第二天,一个噩耗传到了我家里:太爷爷死了!
当我们赶过去时,太爷爷的尸体就飘在村子下游的河里。
可诡异的是,他的尸体既没有下沉也没有上浮,更不曾被湍急的水流冲走,丝丝鲜血不断从他的身上渗出。
他头朝上脚朝下立在水中,未曾闭上的双眼始终看着河边的方向。
几个好心的村民撑着船想把他的尸体捞上来,可尸体在水中纹丝未动,直到爷爷跪在岸边朝他连磕了三个头,才缓缓从水面浮出。
就这样,太爷爷的尸体被抬回了家中,躺在了堂屋的草席上。
爷爷没有落泪,也没有撕心裂肺的哭嚎,因为早已预料到了这一天,而年过花甲的他,也逐渐将生死看得淡薄。

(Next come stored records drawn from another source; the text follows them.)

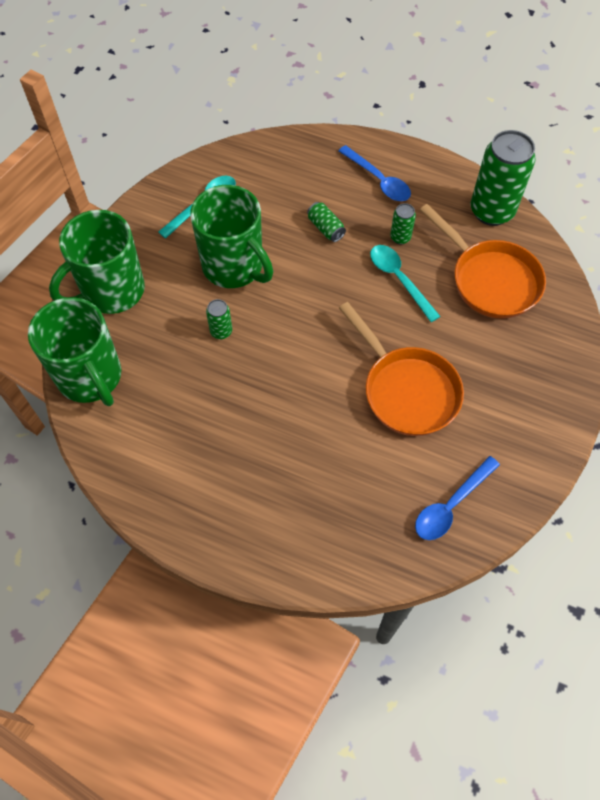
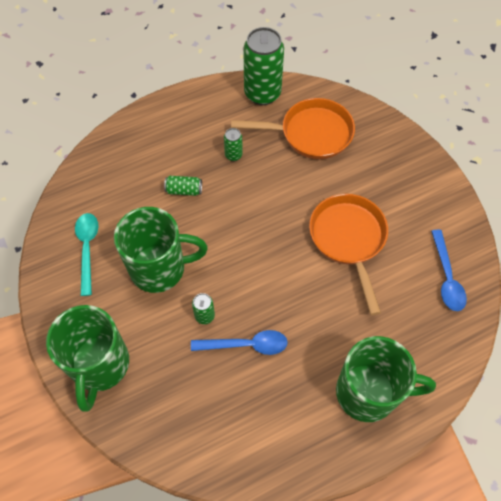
camera: 50 degrees left, 0 degrees up
(90, 377) = (161, 434): green mug -> green mug (368, 392)
(378, 180) = (177, 132): blue spoon -> blue spoon (246, 345)
(399, 279) = (264, 180): turquoise spoon -> none
(407, 390) = (348, 239): orange pan -> orange pan turned 105 degrees counterclockwise

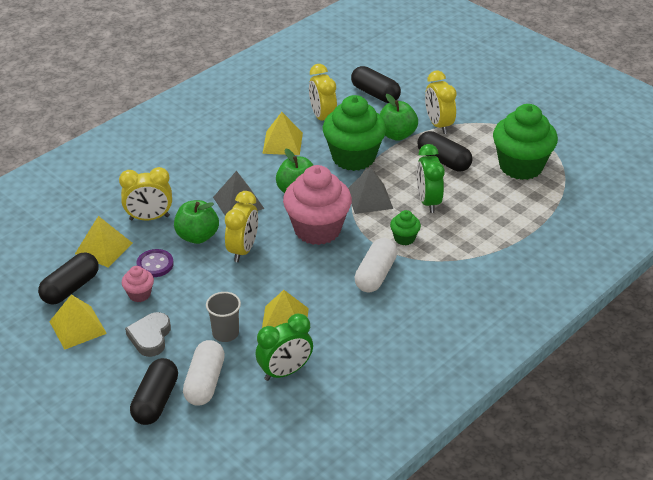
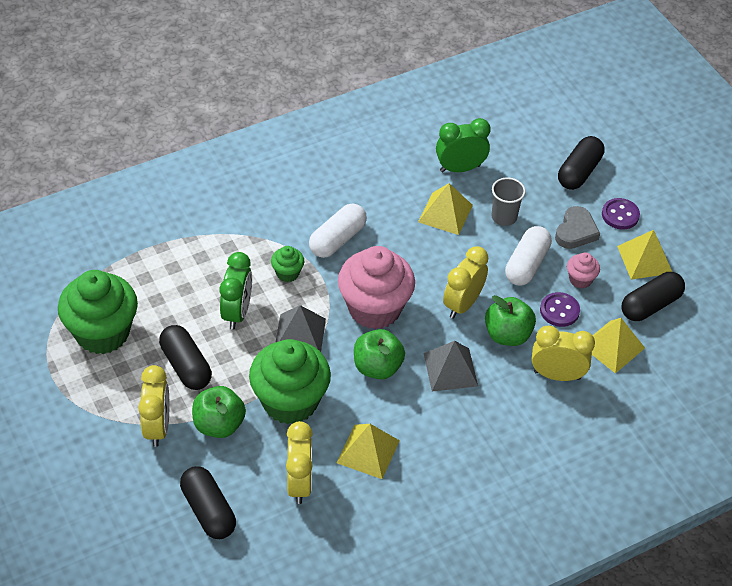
camera: 165 degrees left, 10 degrees up
(106, 365) = (620, 215): none -> purple button
(205, 382) = (533, 177): white capsule -> white capsule (526, 264)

也不知是这几天对死人司空见惯,还是我本就生性木讷,看着最心疼我的太爷爷成了一具冰冷的尸体,我也没有发出一声哭泣。
趁着爷爷出门置办棺材的工夫,我抬起了太爷爷的一只手,将他不断向外流淌的血水接到了碗中。
做完这些后,我没有再去搭理太爷爷的尸体,端着这碗血水跌跌撞撞出了门。
顺着太爷爷死时所望的方向,我一路来到了坟山。
坟山,是附近村里老人的埋坟之地,我早已记不起这座山本来的名字,可我只知道,从此以后这儿又要多添一座新坟。